Intigua addresses such common management tasks as change management, anti-malware, vulnerability testing and backups. A side benefit of this architecture is that access to VMs by administrators can be controlled. Prior to this approach, all administrators needed full administrator rights on all machines. With Intigua, they only need access to those agents that are required to manage access to the VMs themselves. This enforces the security principle of least privilege.

Intigua has a positive impact on performance, manageability and security in the virtual world, and that certainly is an innovative solution to a very real problem.

AT A GLANCE

Vendor: Intigua

Flagship product: Intigua

Cost: Starting at $75 per OS image (virtual or physical) per year for base product.

Innovation: Virtualization of the management layer.

Greatest strength: Deep understanding of the system administration process in virtual systems.


CloudPassage

Typically, data center administrators have applied security controls in the traditional manner. There are firewalls, authentication mechanisms, vulnerability assessment, logging, alerting and more. When the data center migrated to the cloud, it was tough to take these functions along for a lot of reasons.

First, virtual machines don't behave exactly like their physical counterparts under the covers. That means that such things as firewalling can be challenging. Managing access control can pose equally daunting challenges. As well, in a public cloud these problems are exacerbated by the legal issues surrounding multitenant environments.

Cloud Passage addresses these problems by placing the appropriate security in the cloud at the server and managing it centrally. Operationally, this matches the infrastructure-as-a-service model. While the deployment is different from a security deployment in the physical data center, the functionality is quite similar. Access management still is access management, file integrity monitoring still is file integrity monitoring and host-based firewalls run on the virtual machines, just as they would on physical servers.

However, with such features as GhostPorts, network access can be provisioned – and de-provisioned – across the virtual network. Coupled with account management and event logging and alerting, administrators get a comprehensive picture of who is doing what in the virtual environment. Because all of this takes place in the cloud, management is efficient and costs are kept to a minimum.
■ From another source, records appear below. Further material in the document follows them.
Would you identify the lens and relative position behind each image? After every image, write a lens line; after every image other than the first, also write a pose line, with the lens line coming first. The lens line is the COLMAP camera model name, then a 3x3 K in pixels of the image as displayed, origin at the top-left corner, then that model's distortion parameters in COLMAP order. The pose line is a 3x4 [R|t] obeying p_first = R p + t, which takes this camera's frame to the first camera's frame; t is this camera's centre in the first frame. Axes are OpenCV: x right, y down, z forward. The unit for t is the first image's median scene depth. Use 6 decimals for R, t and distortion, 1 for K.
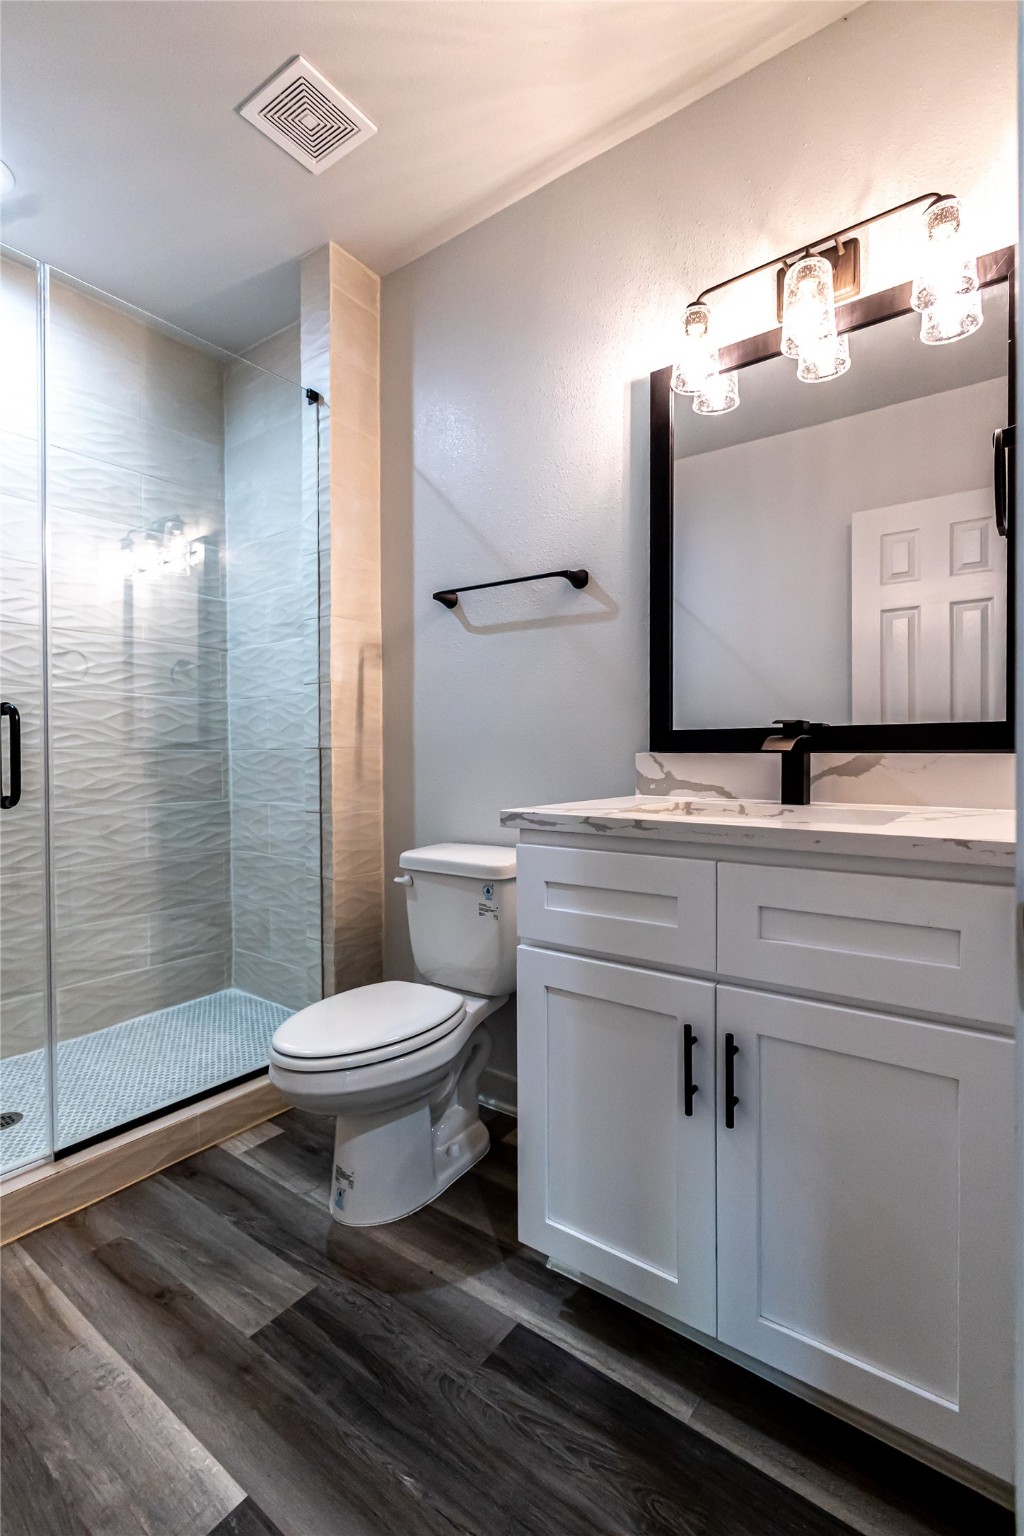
lens RADIAL K [[700.2, 0, 515.2], [0, 700.2, 763.8], [0, 0, 1]] dist [-0.004986, 0.000356]
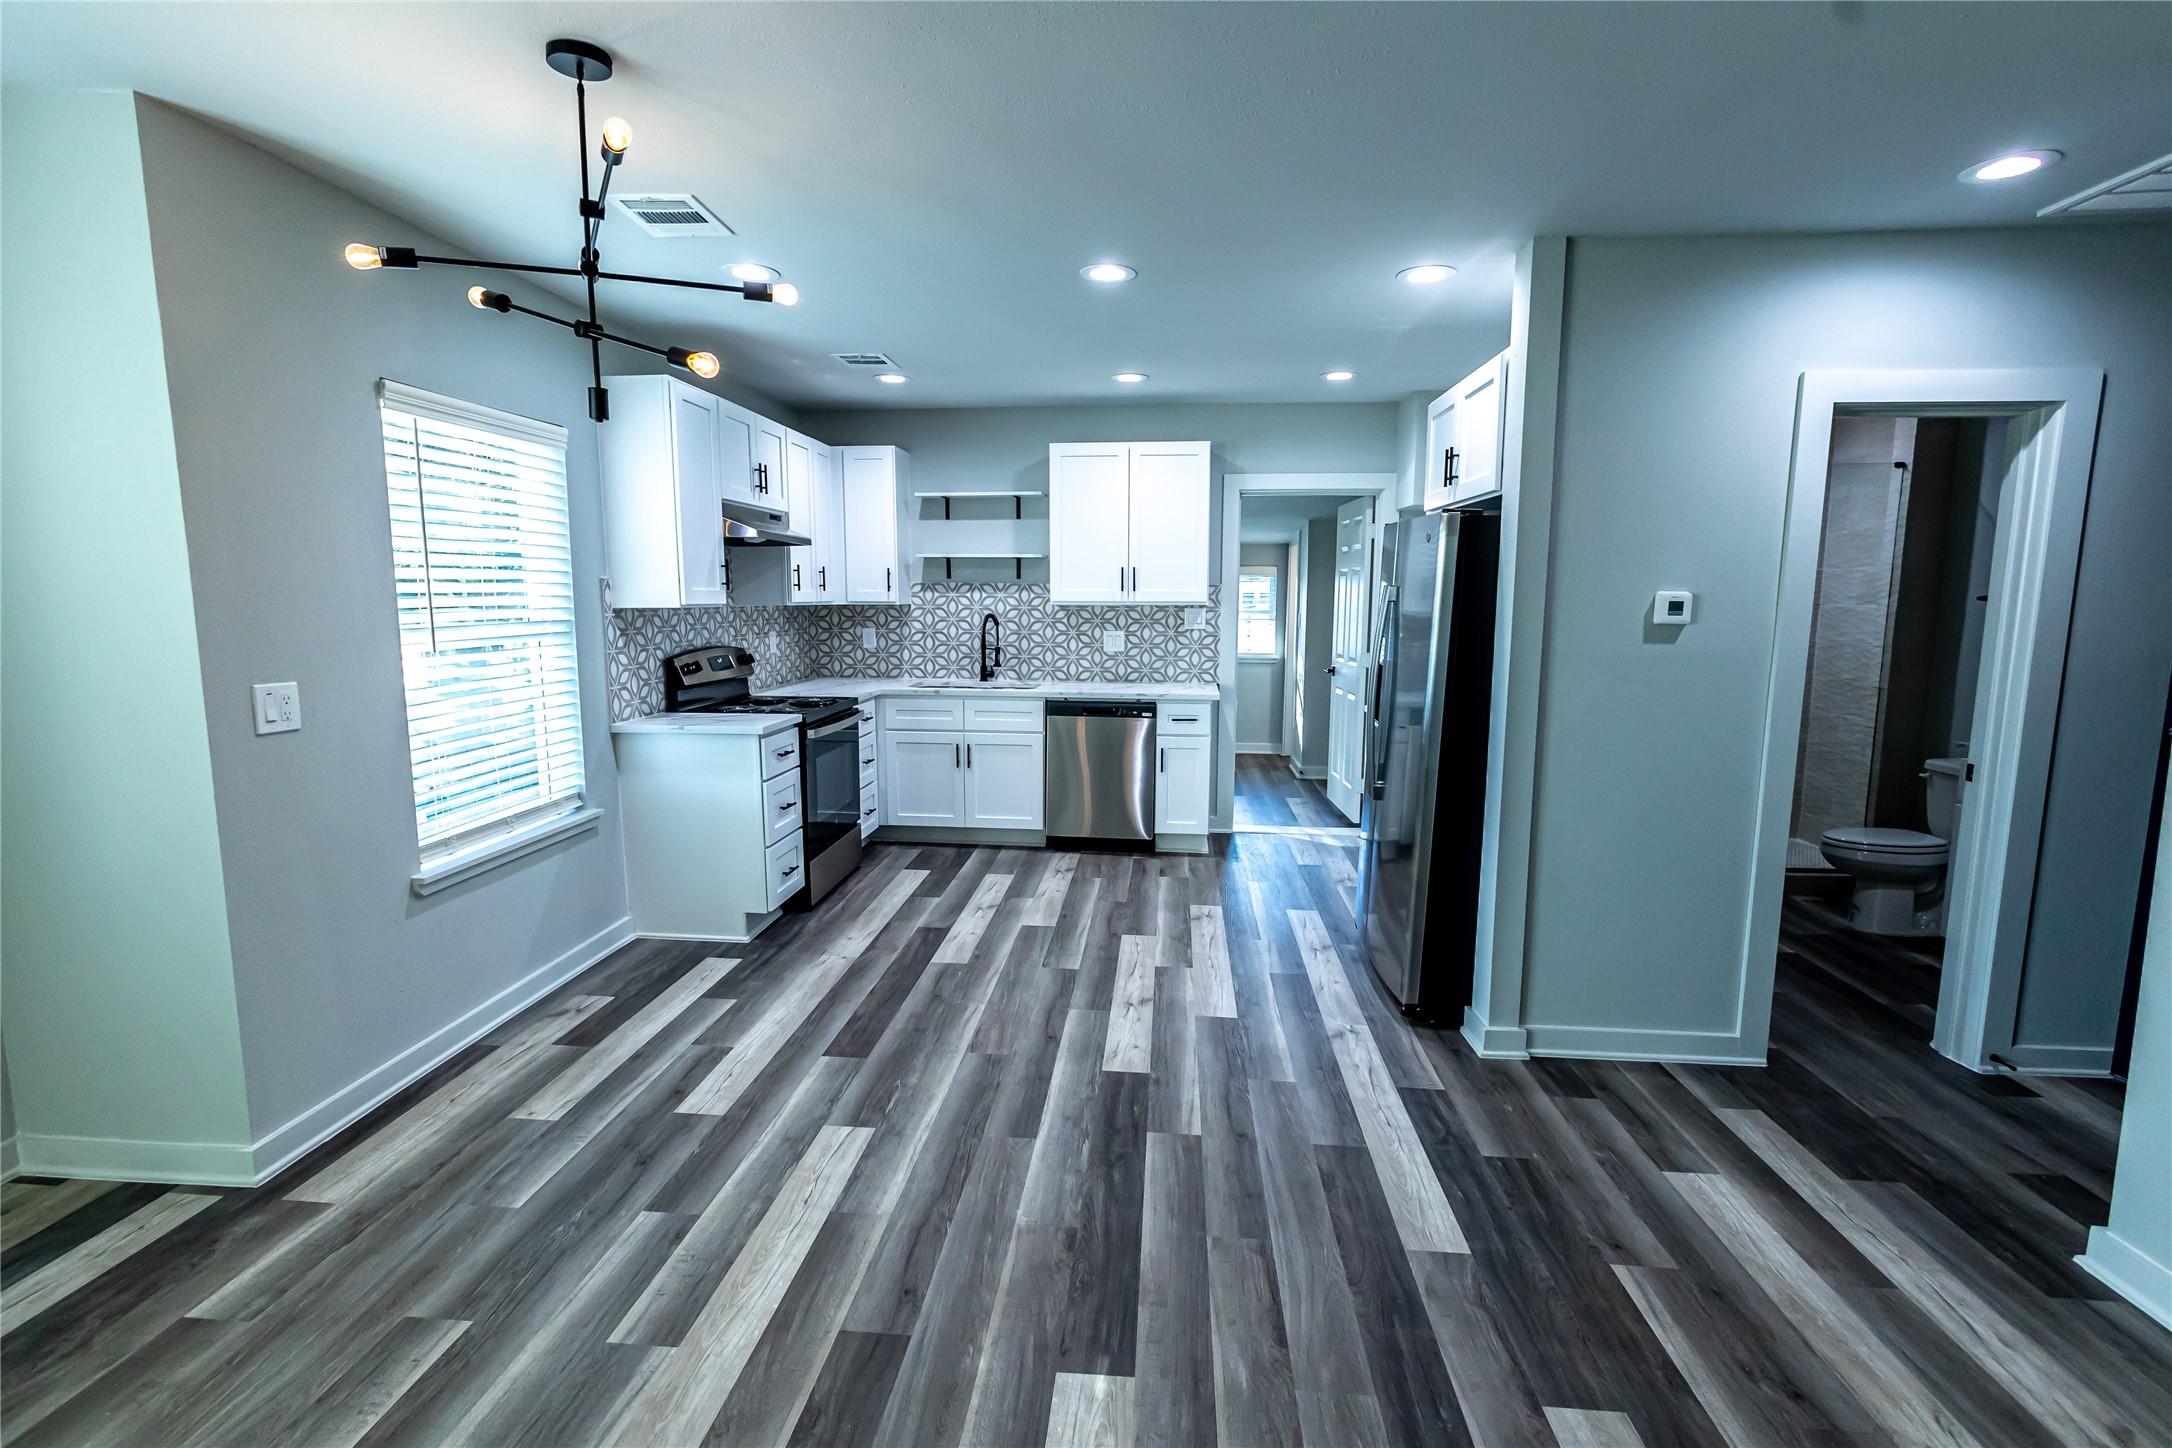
lens RADIAL K [[990.1, 0, 1088.7], [0, 990.1, 725.4], [0, 0, 1]] dist [-0.004986, 0.000356]
pose [[0.524551, 0.118909, -0.843034, 0.666821], [-0.014437, 0.991299, 0.130838, -0.201534], [0.851257, -0.056460, 0.521703, -1.670120]]
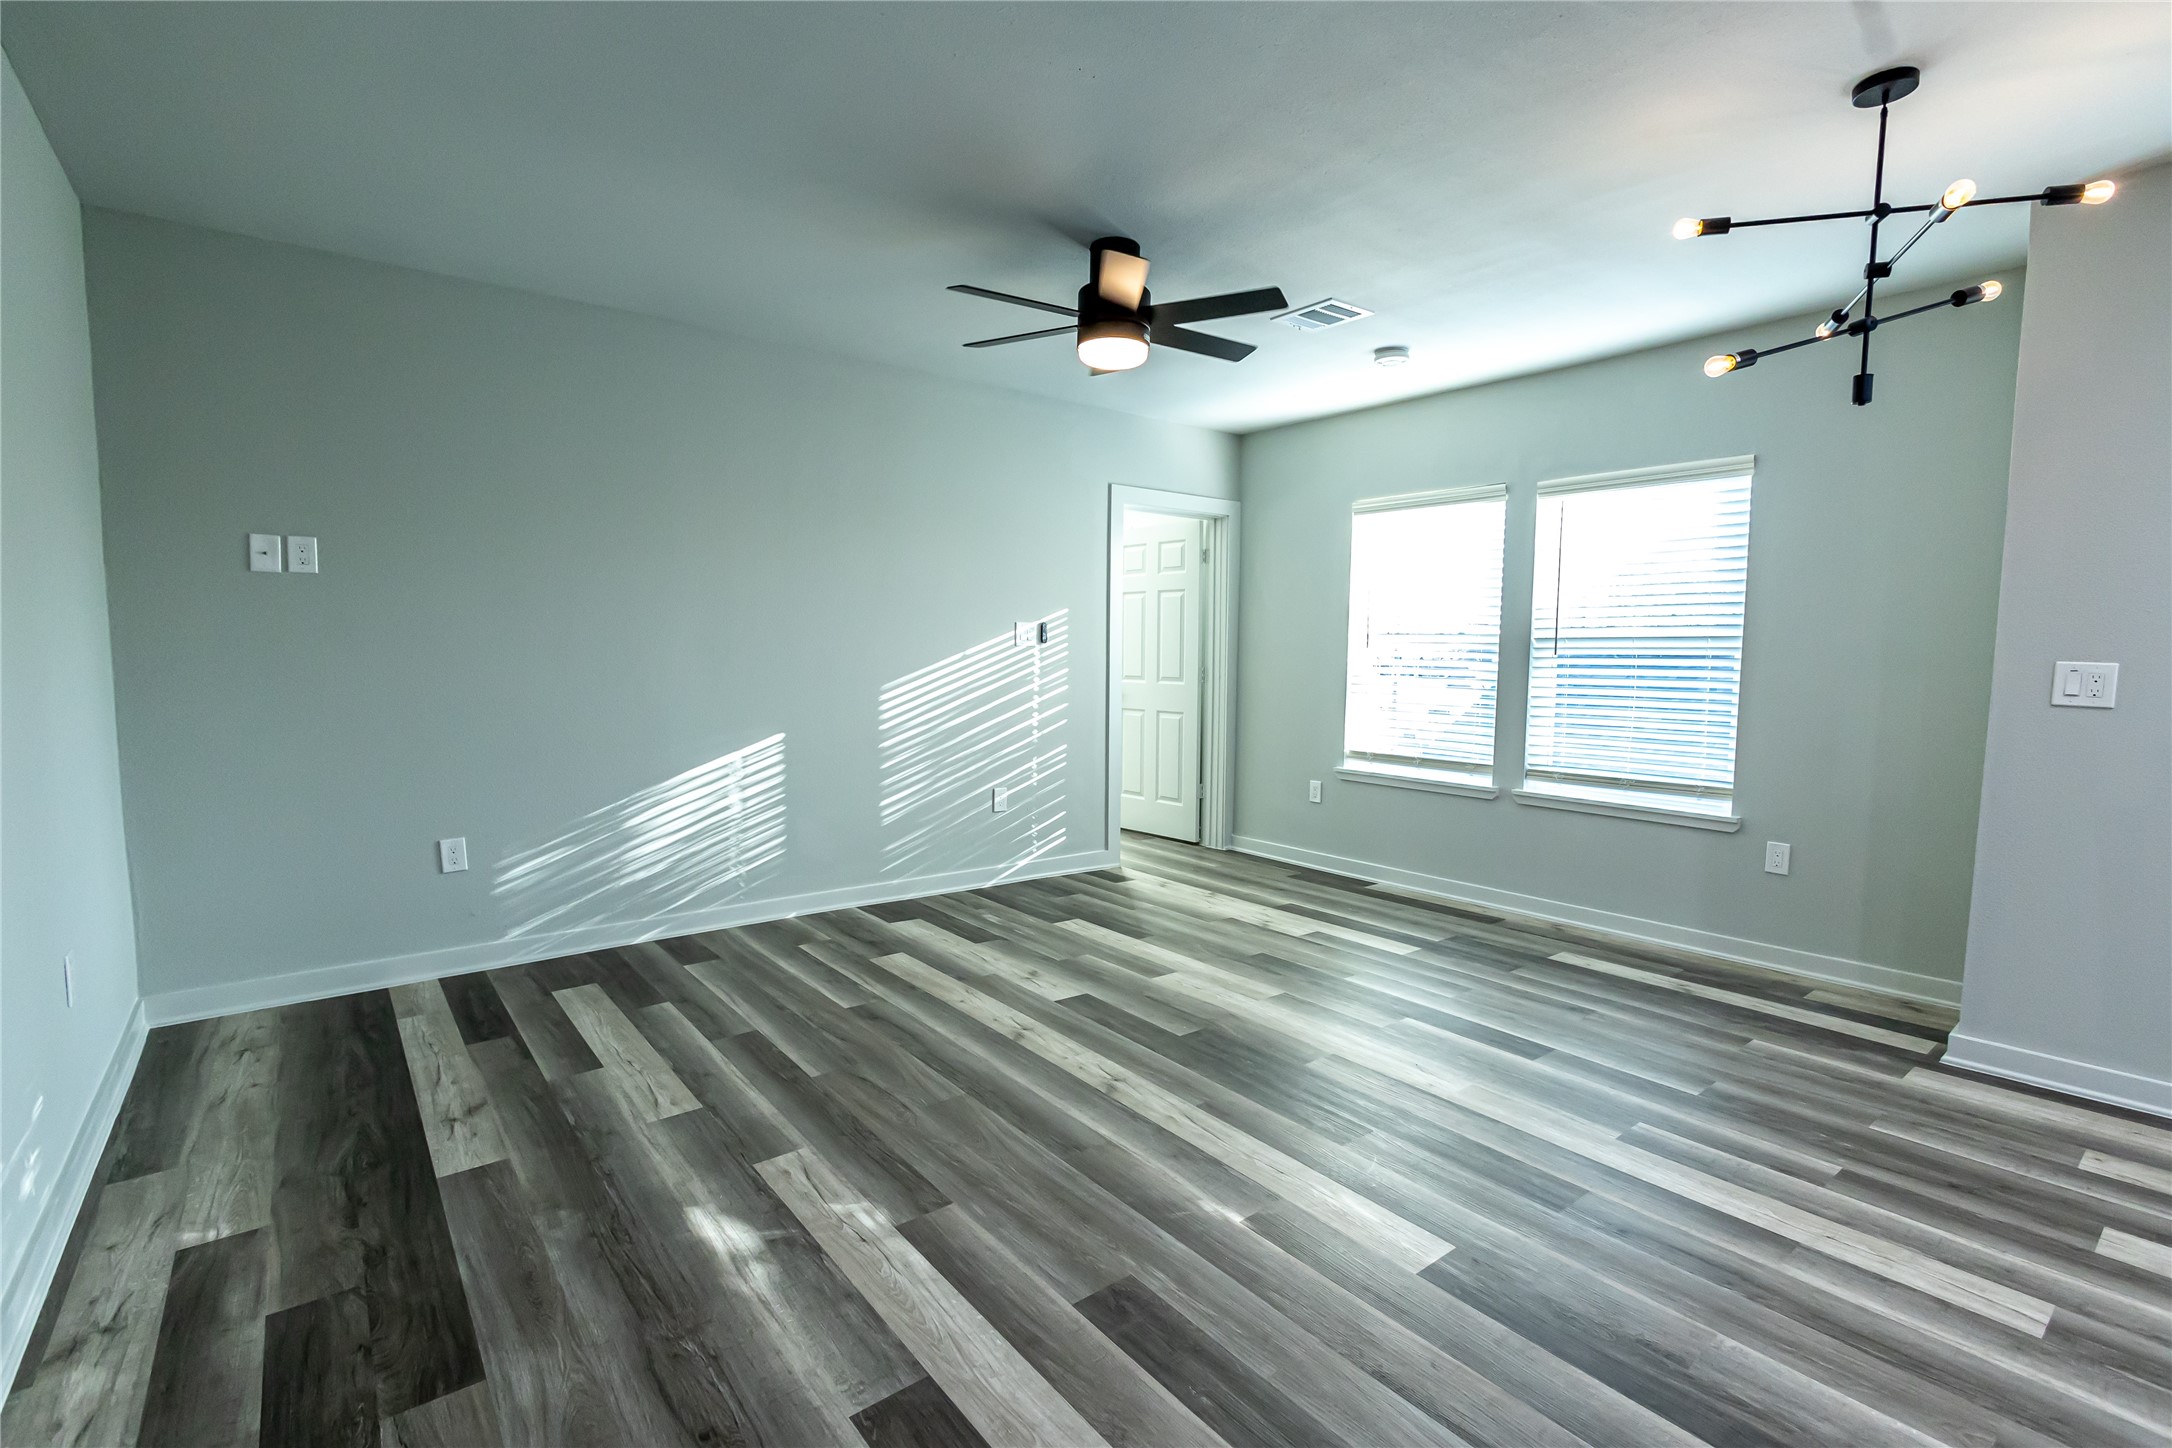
lens RADIAL K [[990.1, 0, 1088.7], [0, 990.1, 725.4], [0, 0, 1]] dist [-0.004986, 0.000356]
pose [[-0.966268, -0.028346, 0.255974, 0.114673], [-0.005992, 0.996130, 0.087688, -0.109303], [-0.257469, 0.083197, -0.962698, -0.339551]]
The Halo agent goes on each server and it has a very small – less than 100MB – footprint. Its memory footprint is even more efficient. It runs on Windows servers later than 2008 and on many flavors of Linux. Of course, in order to protect a server one must have control over it, so Halo is intended for private cloud deployments where the servers are not shared. Halo also improves the management efficiency in private data centers where the physical environment has migrated to the virtual.

Overall, the innovation here is the moving of security functionality to the cloud while addressing the unique challenges of cloud and virtual computing. Since Halo is delivered as SaaS, there is no special hardware required, and security administrators will feel right at home with the functionality.

AT A GLANCE

Vendor: CloudPassage

Flagship product: Halo Professional: 

Cost: Starts at $.10 per server-hour.

Innovation: Moved security from the physical to the virtual to protect cloud-based systems.

Greatest strength: Vision and understanding of the cloud computing paradigm and the unique security deployments needed.